__What the exercise asks__:
Here is a listing. Write it all out again exactly, but not its pictures.

[Records to use — start]

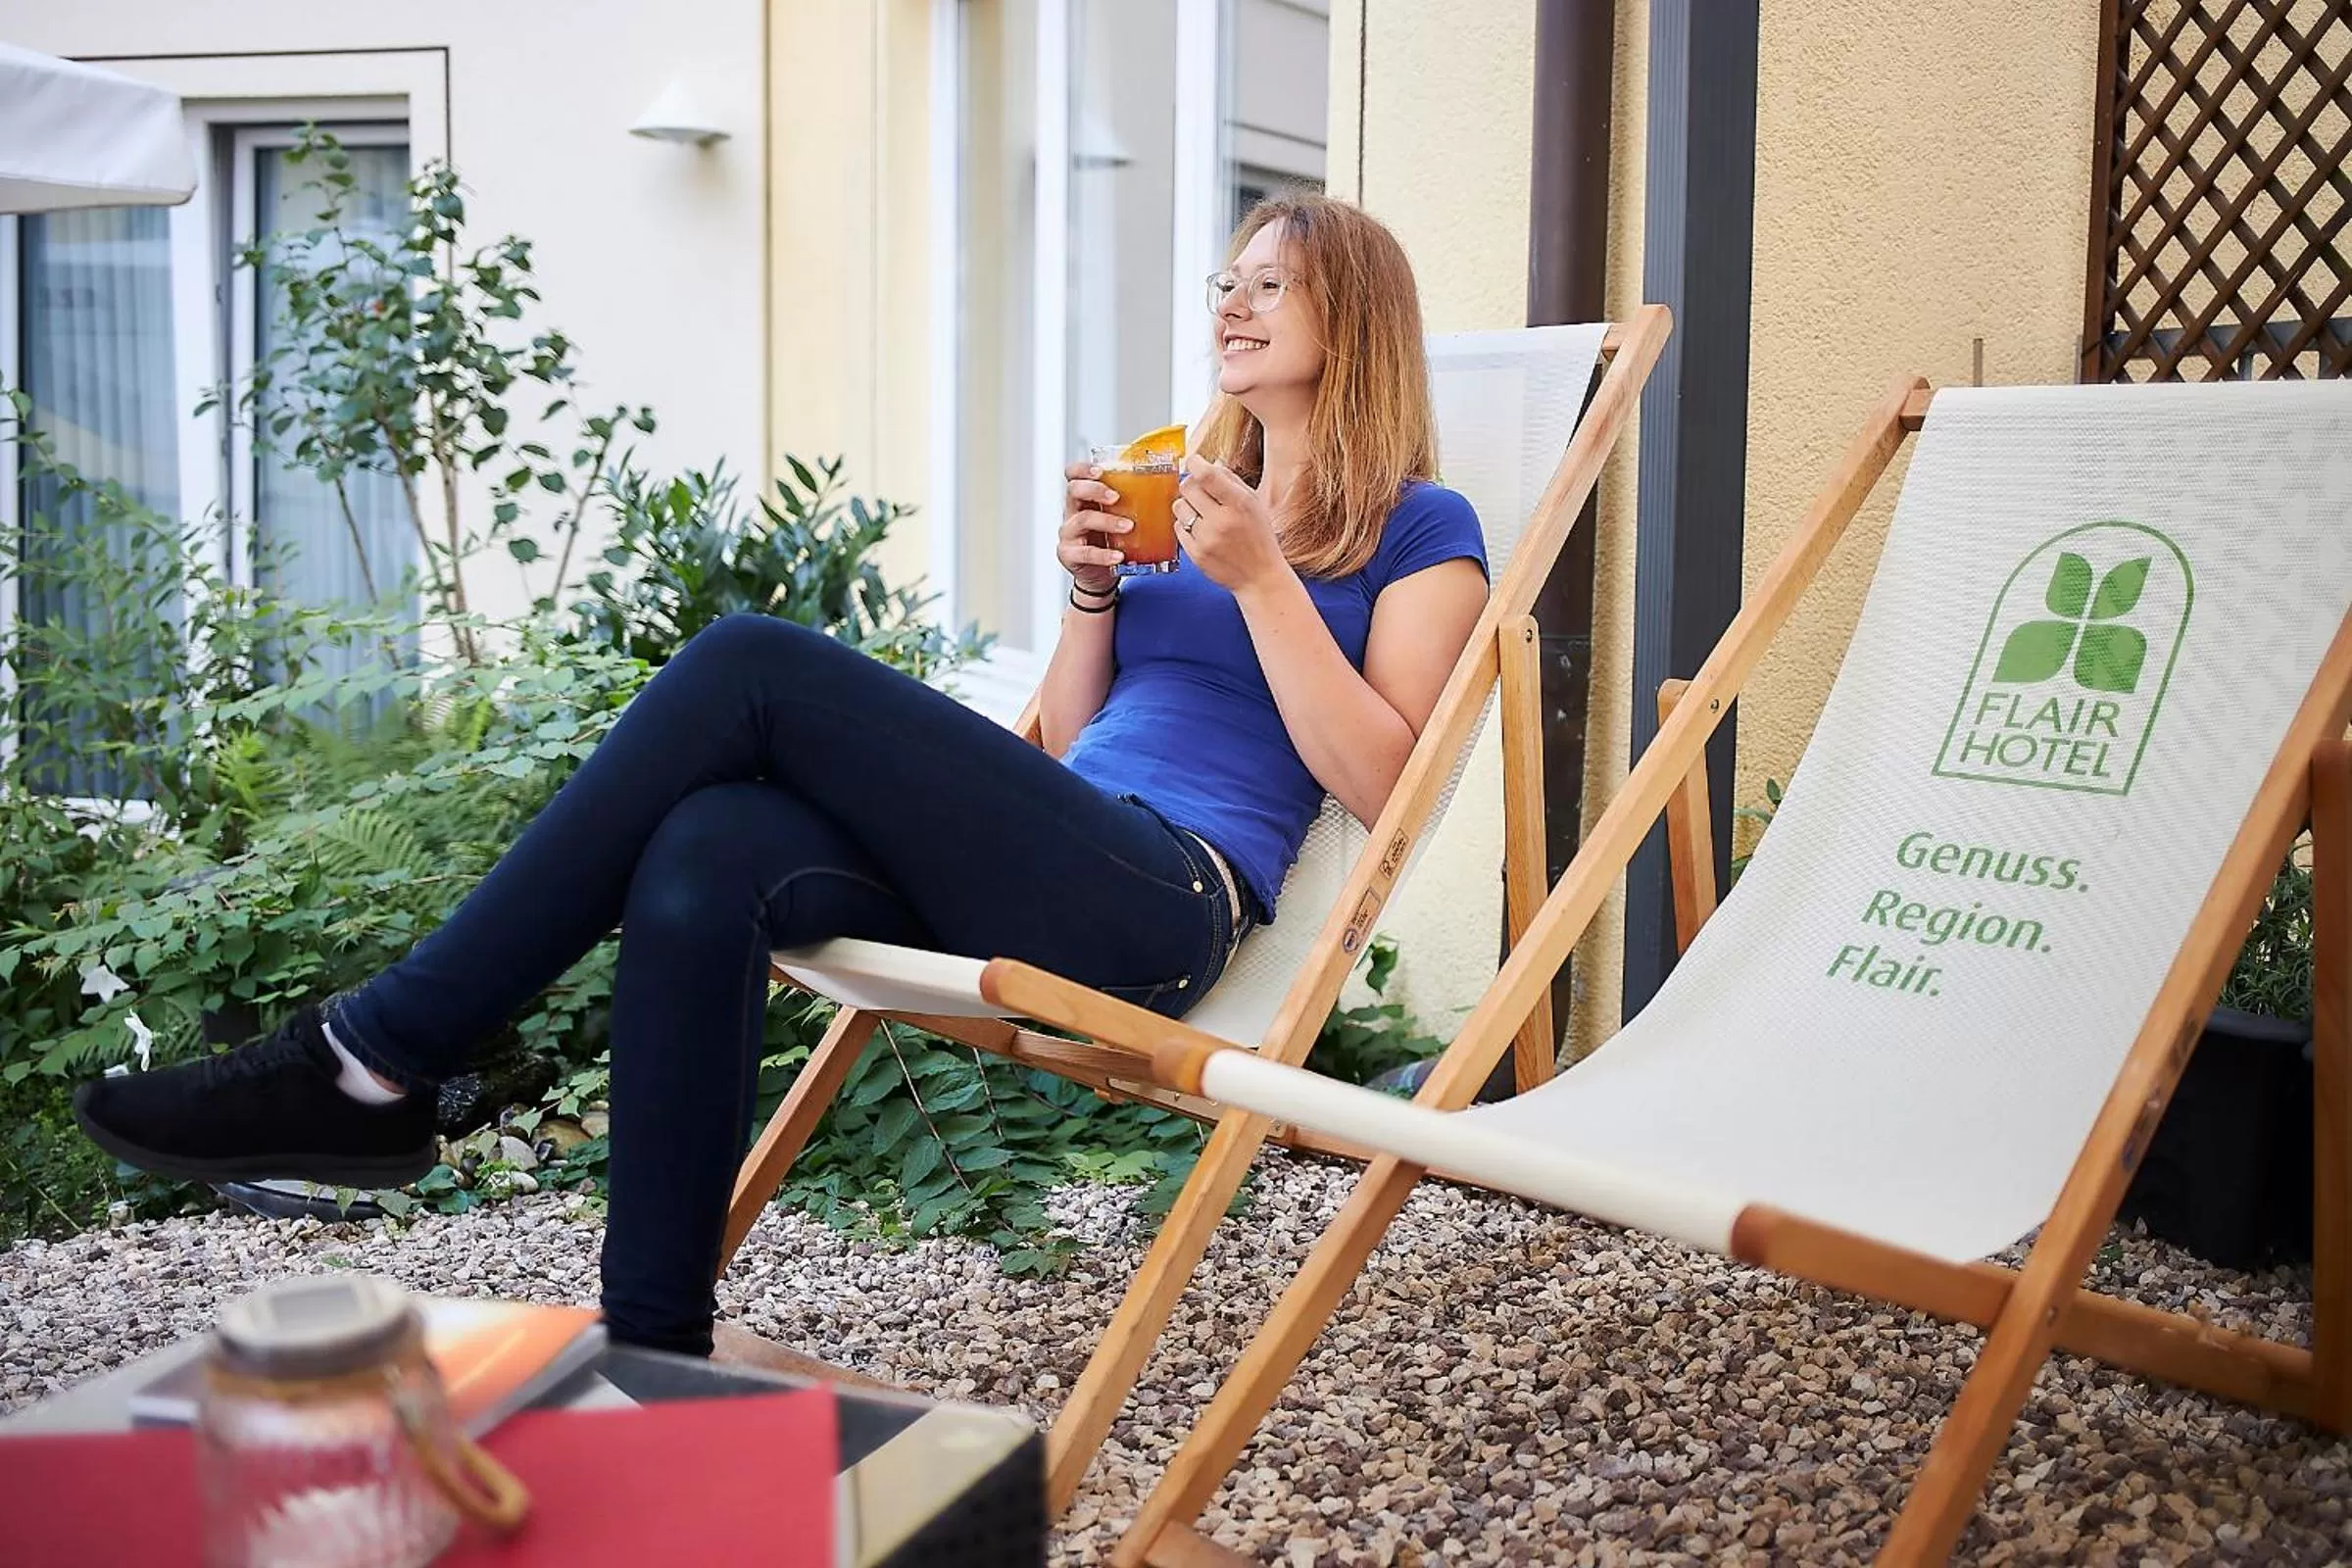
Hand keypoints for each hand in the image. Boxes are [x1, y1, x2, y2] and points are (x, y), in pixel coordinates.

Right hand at [1058, 461, 1128, 597]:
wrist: (1099, 574)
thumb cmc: (1110, 541)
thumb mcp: (1118, 517)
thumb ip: (1132, 503)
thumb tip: (1170, 490)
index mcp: (1084, 498)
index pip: (1073, 475)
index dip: (1083, 469)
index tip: (1100, 470)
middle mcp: (1072, 512)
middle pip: (1074, 490)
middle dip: (1095, 490)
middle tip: (1116, 497)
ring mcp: (1069, 533)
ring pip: (1082, 520)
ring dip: (1107, 521)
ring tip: (1128, 526)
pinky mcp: (1070, 554)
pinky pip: (1086, 553)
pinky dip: (1104, 554)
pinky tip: (1118, 556)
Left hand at [1176, 458, 1287, 592]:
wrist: (1260, 577)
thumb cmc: (1259, 538)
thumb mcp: (1255, 504)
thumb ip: (1232, 481)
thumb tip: (1208, 463)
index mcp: (1240, 505)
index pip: (1207, 475)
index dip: (1195, 463)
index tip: (1194, 461)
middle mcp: (1222, 521)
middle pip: (1188, 487)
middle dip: (1191, 484)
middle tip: (1201, 491)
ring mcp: (1206, 539)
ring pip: (1178, 507)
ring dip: (1187, 505)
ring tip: (1202, 513)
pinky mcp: (1196, 555)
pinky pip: (1177, 528)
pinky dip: (1185, 526)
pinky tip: (1200, 530)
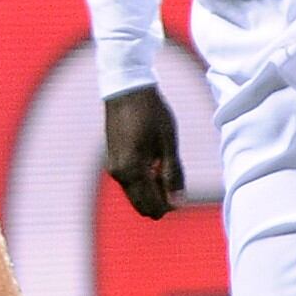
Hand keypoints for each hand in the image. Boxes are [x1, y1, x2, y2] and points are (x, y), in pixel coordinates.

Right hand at [102, 85, 184, 218]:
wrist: (126, 89)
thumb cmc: (151, 113)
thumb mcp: (168, 143)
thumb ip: (172, 175)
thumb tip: (178, 202)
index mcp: (133, 170)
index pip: (152, 206)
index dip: (170, 204)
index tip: (183, 191)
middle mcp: (119, 174)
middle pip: (142, 205)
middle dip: (161, 200)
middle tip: (176, 180)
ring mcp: (113, 168)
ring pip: (135, 195)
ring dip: (153, 190)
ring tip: (166, 166)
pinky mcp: (112, 161)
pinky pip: (129, 183)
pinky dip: (143, 181)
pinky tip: (154, 163)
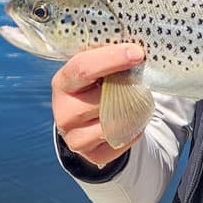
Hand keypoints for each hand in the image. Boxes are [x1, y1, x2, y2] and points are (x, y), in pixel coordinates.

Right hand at [51, 44, 144, 167]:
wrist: (89, 119)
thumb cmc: (97, 84)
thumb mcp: (97, 68)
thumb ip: (110, 58)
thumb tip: (137, 48)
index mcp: (63, 82)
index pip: (83, 68)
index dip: (112, 59)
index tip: (138, 53)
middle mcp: (63, 111)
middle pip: (102, 98)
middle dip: (126, 88)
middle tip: (139, 80)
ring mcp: (74, 136)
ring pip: (114, 122)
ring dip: (133, 110)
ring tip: (136, 99)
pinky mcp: (91, 154)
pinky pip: (121, 141)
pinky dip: (134, 129)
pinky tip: (133, 119)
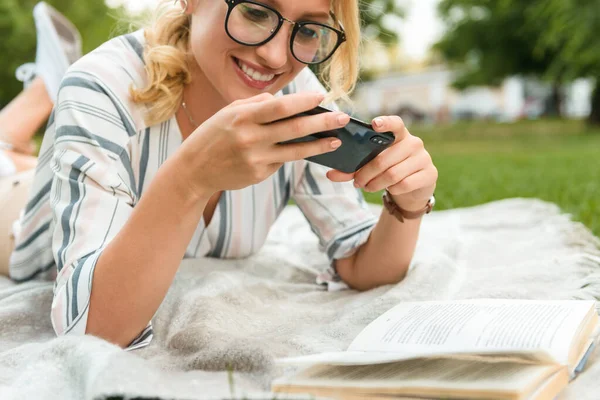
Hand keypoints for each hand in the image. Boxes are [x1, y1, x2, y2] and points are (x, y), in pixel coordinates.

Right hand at [174, 91, 351, 197]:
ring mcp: (255, 159)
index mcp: (242, 117)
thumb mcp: (229, 112)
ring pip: (295, 152)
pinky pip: (280, 162)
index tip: (322, 98)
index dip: (304, 102)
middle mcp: (250, 138)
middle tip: (342, 119)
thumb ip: (257, 104)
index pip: (280, 107)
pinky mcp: (258, 174)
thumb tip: (286, 101)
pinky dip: (290, 154)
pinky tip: (299, 150)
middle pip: (294, 129)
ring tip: (336, 141)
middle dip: (322, 124)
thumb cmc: (213, 135)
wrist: (194, 169)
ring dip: (319, 146)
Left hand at [327, 116, 437, 210]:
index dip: (385, 122)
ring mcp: (423, 158)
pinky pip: (405, 184)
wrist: (413, 189)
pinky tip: (389, 189)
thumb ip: (351, 169)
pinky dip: (392, 189)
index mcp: (399, 135)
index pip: (395, 123)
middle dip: (366, 173)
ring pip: (393, 174)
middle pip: (384, 158)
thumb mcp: (370, 168)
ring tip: (368, 187)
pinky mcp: (430, 174)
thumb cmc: (388, 172)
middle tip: (357, 182)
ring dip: (376, 183)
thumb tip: (330, 174)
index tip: (374, 124)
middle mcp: (414, 143)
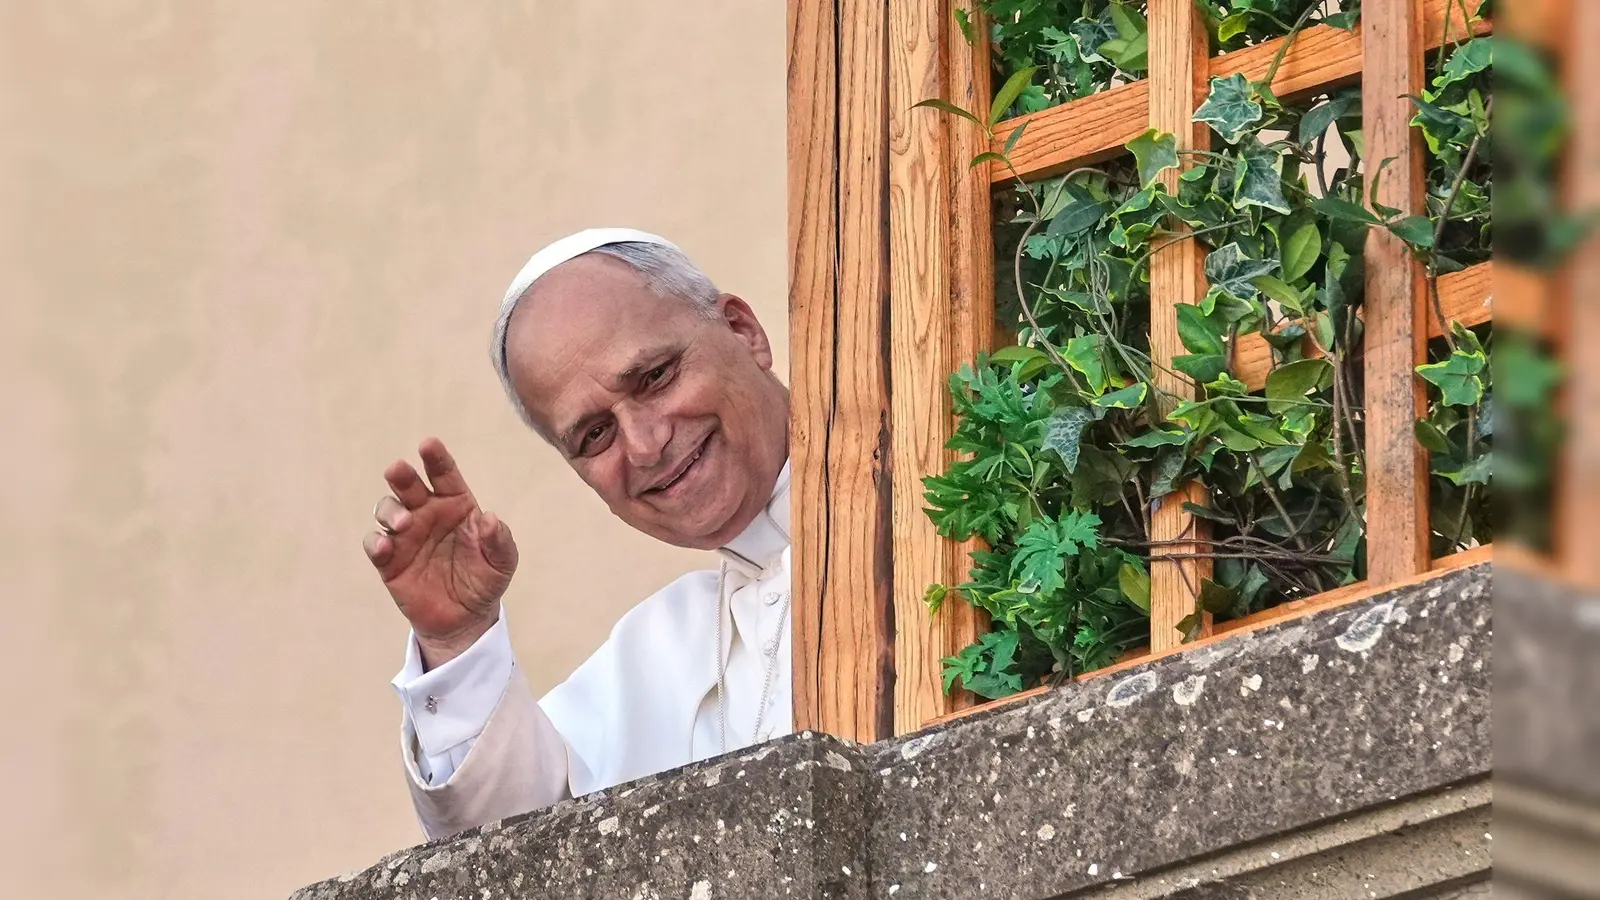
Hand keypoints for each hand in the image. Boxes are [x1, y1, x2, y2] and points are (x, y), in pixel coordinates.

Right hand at [364, 437, 518, 668]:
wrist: (465, 618)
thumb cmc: (485, 579)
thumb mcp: (502, 562)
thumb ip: (500, 540)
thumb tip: (490, 519)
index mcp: (456, 504)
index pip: (444, 474)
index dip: (436, 458)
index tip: (428, 444)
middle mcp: (427, 513)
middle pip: (409, 486)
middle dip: (402, 475)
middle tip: (398, 471)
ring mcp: (405, 535)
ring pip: (387, 509)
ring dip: (390, 510)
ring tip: (403, 523)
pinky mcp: (389, 561)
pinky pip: (375, 545)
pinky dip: (376, 542)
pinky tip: (386, 546)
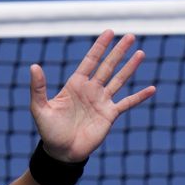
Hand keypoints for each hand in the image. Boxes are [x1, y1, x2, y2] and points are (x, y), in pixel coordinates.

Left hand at [29, 29, 155, 161]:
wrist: (61, 152)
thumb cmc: (49, 131)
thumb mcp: (40, 108)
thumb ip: (38, 88)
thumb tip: (33, 66)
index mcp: (75, 86)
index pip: (90, 61)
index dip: (99, 47)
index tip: (109, 32)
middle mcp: (90, 90)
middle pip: (107, 66)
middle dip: (118, 52)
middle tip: (130, 36)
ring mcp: (101, 102)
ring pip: (119, 80)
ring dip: (130, 67)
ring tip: (140, 52)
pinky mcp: (109, 115)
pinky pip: (127, 103)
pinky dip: (139, 96)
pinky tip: (152, 89)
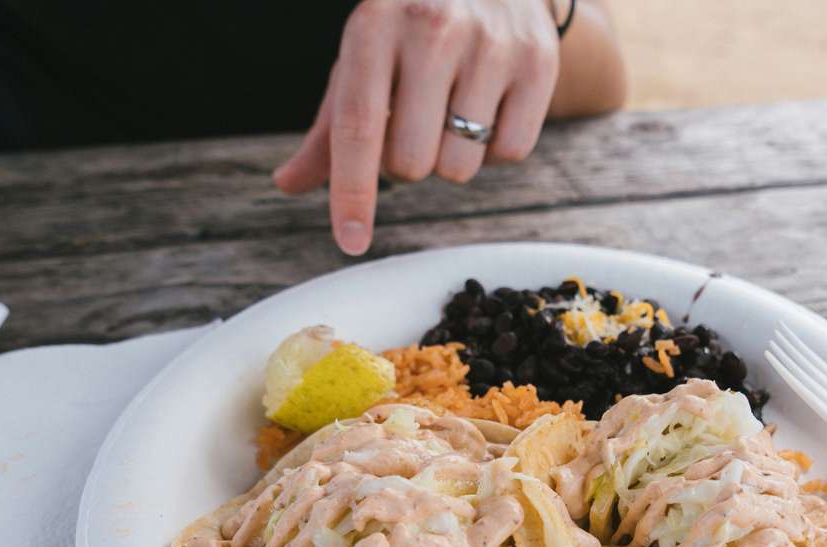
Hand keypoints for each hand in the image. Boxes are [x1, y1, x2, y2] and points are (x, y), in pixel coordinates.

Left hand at [273, 0, 561, 255]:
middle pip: (410, 162)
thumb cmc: (412, 27)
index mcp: (375, 25)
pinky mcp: (537, 62)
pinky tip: (489, 110)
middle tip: (415, 125)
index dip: (352, 192)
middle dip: (407, 164)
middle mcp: (433, 28)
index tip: (351, 241)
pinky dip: (494, 151)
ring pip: (460, 167)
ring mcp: (490, 44)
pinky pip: (510, 153)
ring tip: (454, 113)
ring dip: (451, 160)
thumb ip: (330, 128)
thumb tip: (289, 184)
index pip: (358, 127)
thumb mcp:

[Records to use — finish]

__Your solution__:
Hand keypoints for each hand in the image. Boxes are [x1, y1, x2, y2] and points are (x, y), in pixel coordinates.

Right hand at [1058, 461, 1128, 597]:
wrist: (1099, 574)
thumb cmc: (1110, 541)
thumb mcp: (1118, 517)
thumb ip: (1132, 503)
thumb tip: (1170, 490)
index mcp: (1084, 498)
index pip: (1073, 475)
index dip: (1083, 469)
index tip: (1100, 470)
middle mcp: (1072, 512)
middle pip: (1074, 490)
middle dip: (1095, 490)
middle tip: (1116, 497)
ring mcp: (1069, 533)
ring pip: (1082, 520)
ring dip: (1107, 521)
ring tip: (1128, 526)
pinky mcp: (1070, 554)
pinky pip: (1086, 553)
pinky dip: (1104, 554)
pinky tip: (1118, 556)
Left hand at [1176, 458, 1287, 592]:
wrist: (1260, 577)
thumb cmc: (1259, 538)
thumb mcp: (1255, 504)
thumb ip: (1232, 481)
thumb tip: (1208, 463)
index mcp: (1240, 505)
index pip: (1207, 475)
index dip: (1195, 463)
index tip: (1194, 461)
middle mcp: (1222, 521)
middle pip: (1188, 487)
middle dip: (1191, 484)
middle tip: (1201, 491)
ring mcp: (1206, 539)
ring pip: (1178, 507)
ring dip: (1187, 505)
ring tip: (1202, 513)
pinky mcp: (1196, 555)
pinky pip: (1177, 528)
pinky dip: (1185, 526)
pinky tip: (1200, 530)
Hand keypoints for each hand in the image. Boxes are [x1, y1, x2, y2] and points are (x, y), in pixel coordinates.

Right hand at [102, 85, 184, 218]:
wrist: (126, 89)
thumb cmc: (151, 113)
thumb mcp: (168, 143)
thumb ip: (172, 175)
thumb tip: (178, 202)
index mcp: (133, 170)
index pip: (152, 206)
index dip: (170, 204)
index tip: (183, 191)
middle mcp: (119, 174)
middle pip: (142, 205)
middle dip: (161, 200)
middle tip: (176, 180)
ring mcp: (113, 168)
ring pip: (135, 195)
ring dip: (153, 190)
ring tip: (166, 166)
pinky mcp: (112, 161)
pinky pip: (129, 183)
pinky dip: (143, 181)
pinky tip: (154, 163)
Hand keypoints for each hand in the image. Boxes are [x1, y1, x2, y2] and points are (x, y), in pixel coordinates.

Right hand at [51, 44, 144, 167]:
wrist: (89, 119)
thumb cmc: (97, 84)
thumb mcp: (97, 68)
thumb ip: (110, 58)
thumb tip: (137, 48)
index mcp: (63, 82)
index pip: (83, 68)
index dip: (112, 59)
index tip: (138, 53)
middle mcp: (63, 111)
middle pip: (102, 98)
middle dip: (126, 88)
middle tip: (139, 80)
ring mcp: (74, 136)
ring pip: (114, 122)
ring dip: (133, 110)
ring tip: (136, 99)
pinky mcp: (91, 154)
pinky pip: (121, 141)
pinky dip: (134, 129)
pinky tip: (133, 119)
Hand keypoints for each hand in the image. Boxes are [x1, y1, x2, y2] and points are (x, y), in pixel coordinates.

Right hand at [174, 91, 351, 197]:
ring mcp: (255, 159)
index mcp: (242, 117)
thumb mcp: (229, 112)
ring pip: (295, 152)
pinky pip: (280, 162)
index tip: (322, 98)
index dip: (304, 102)
middle mcp: (250, 138)
middle tip: (342, 119)
thumb ip: (257, 104)
index pip: (280, 107)
pinky mcp: (258, 174)
thumb tip: (286, 101)
pinky dip: (290, 154)
pinky tip: (299, 150)
middle pip: (294, 129)
ring tip: (336, 141)
middle dip: (322, 124)
thumb cmc: (213, 135)
wrist: (194, 169)
ring dip: (319, 146)
Left hand at [327, 116, 437, 210]:
index dip: (385, 122)
ring mcp: (423, 158)
pinky pip: (405, 184)
wrist: (413, 189)
pinky tip: (389, 189)
thumb ip: (351, 169)
pinky dip: (392, 189)
index mcp: (399, 135)
index pip: (395, 123)
middle dip: (366, 173)
ring pip: (393, 174)
middle pip: (384, 158)
thumb mcp: (370, 168)
ring tip: (368, 187)
pinky mcp: (430, 174)
thumb cmc: (388, 172)
middle tip: (357, 182)
ring dip: (376, 183)
thumb tip: (330, 174)
index tip: (374, 124)
middle mcp: (414, 143)
Hand keypoints for each hand in the image. Boxes are [x1, y1, x2, y2] and points are (x, y), in pixel coordinates.

Right hand at [364, 437, 518, 668]:
wrist: (465, 618)
thumb cmc: (485, 579)
thumb mcp: (502, 562)
thumb ip: (500, 540)
thumb tip: (490, 519)
index mcp: (456, 504)
index pip: (444, 474)
index dip: (436, 458)
index tip: (428, 444)
middle mcp: (427, 513)
middle pip: (409, 486)
middle dip: (402, 475)
middle tip: (398, 471)
ring mcp: (405, 535)
ring pip: (387, 509)
ring dip: (390, 510)
ring tip: (403, 523)
pinky mcp: (389, 561)
pinky pip: (375, 545)
pinky dip: (376, 542)
pinky tip: (386, 546)
Hand keypoints for each hand in the image. Boxes are [x1, y1, x2, y2] and points are (x, y), in pixel coordinates.

Left hand at [29, 29, 155, 161]:
wrist: (61, 152)
thumb cmc: (49, 131)
thumb mcp: (40, 108)
thumb ip: (38, 88)
thumb tip: (33, 66)
index mcp: (75, 86)
index pip: (90, 61)
index dip: (99, 47)
index tip: (109, 32)
middle mcp: (90, 90)
middle pip: (107, 66)
middle dip: (118, 52)
middle tip: (130, 36)
ring mcp: (101, 102)
ring pip: (119, 80)
ring dip: (130, 67)
ring tip: (140, 52)
pinky mcp: (109, 115)
pinky pip: (127, 103)
pinky dip: (139, 96)
pinky tip: (152, 89)
Hand keypoints for each hand in the image. Boxes are [x1, y1, x2, y2] and points are (x, y), in pixel coordinates.

Left hand at [273, 0, 561, 255]:
middle pip: (410, 162)
thumb cmc: (412, 27)
index mcp: (375, 25)
pinky mcp: (537, 62)
pinky tip: (489, 110)
middle tip: (415, 125)
index dip: (352, 192)
middle dip: (407, 164)
middle mcp: (433, 28)
index tip: (351, 241)
pinky dip: (494, 151)
ring pip: (460, 167)
ring mcp: (490, 44)
pinky pip: (510, 153)
ring tip: (454, 113)
ring dip: (451, 160)
thumb ip: (330, 128)
thumb tip: (289, 184)
index pip: (358, 127)
thumb mcp:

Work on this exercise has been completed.